Numerous articles appearing in establishment newspapers in the US on Thursday attempted to counterpose the interests of patients to those of striking workers, attempting to set working class patients and striking workers against each other. This pro-management narrative was reinforced by White House spokesman Karine Jean-Pierre, who responded to a question about the strike yesterday by posturing in support of striking workers while at the same time pointing to “reports of babies not being able to get check-up appointments” and encouraging “all sides come together and in a good faith approach.”

This is nothing more than “divide and conquer,” an attempt to stir up friction between groups of workers who are natural allies of each other and who are confronting the same fundamental issues. The conflict is not between healthcare workers and workers who need healthcare, but between needs of society and capitalist profit interests.

This conflict cannot, as a matter of fact, be solved by “good faith negotiations.” There exists no example in history where workers won pay equal to the value of their labor with this approach—a nurse might as well try to have “good faith negotiations” with a malignant cancer.

The three-day Kaiser strike reveals the immense social weight and power of healthcare workers as well as their collective will to fight for better pay and conditions.
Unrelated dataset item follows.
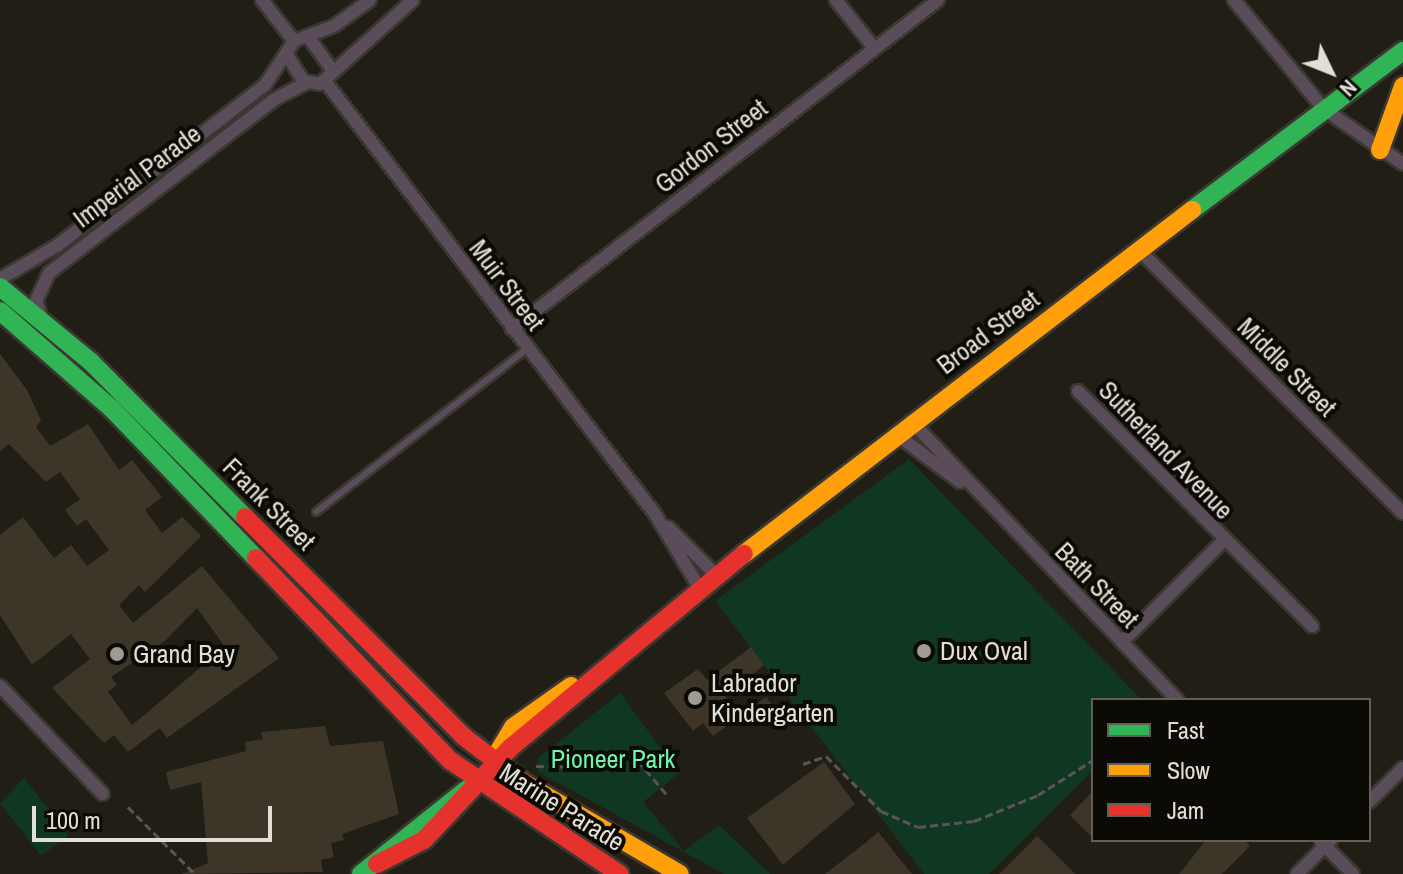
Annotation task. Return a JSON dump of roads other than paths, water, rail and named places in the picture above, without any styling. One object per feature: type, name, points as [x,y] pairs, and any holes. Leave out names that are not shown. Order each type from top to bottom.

The end of the strike is not the end of this struggle, which must be reopened on a higher and more conscious level. This means taking it outside the dead-end “labor-management partnership” framework promoted by the unions, uniting with workers throughout the healthcare industry, and connecting the struggles of healthcare workers with workers engaged in parallel rebellions in every other industry.

The experience of the pandemic has demonstrated to healthcare workers in particular that public health is incompatible with the capitalist social system, in which every major public need is subordinated to the profit interests of the rich. The healthcare system in the US and worldwide, including the wages and working conditions of the millions of essential professionals, cannot be fixed until it is socialized, fully funded, and made available to all free of charge.

Healthcare workers know that serious injuries and diseases are not solved by miracles but by hard work, the application of objective scientific knowledge, and collective organization. The same approach is required when it comes to treating not an individual, but the entire sick society—which likewise does not require a miracle but the organized, intelligent, collective power of the working class, brought to bear in democratic rank-and-file committees in every workplace, independent of the unions and all capitalist political parties, oriented to winning the healthy socialist future.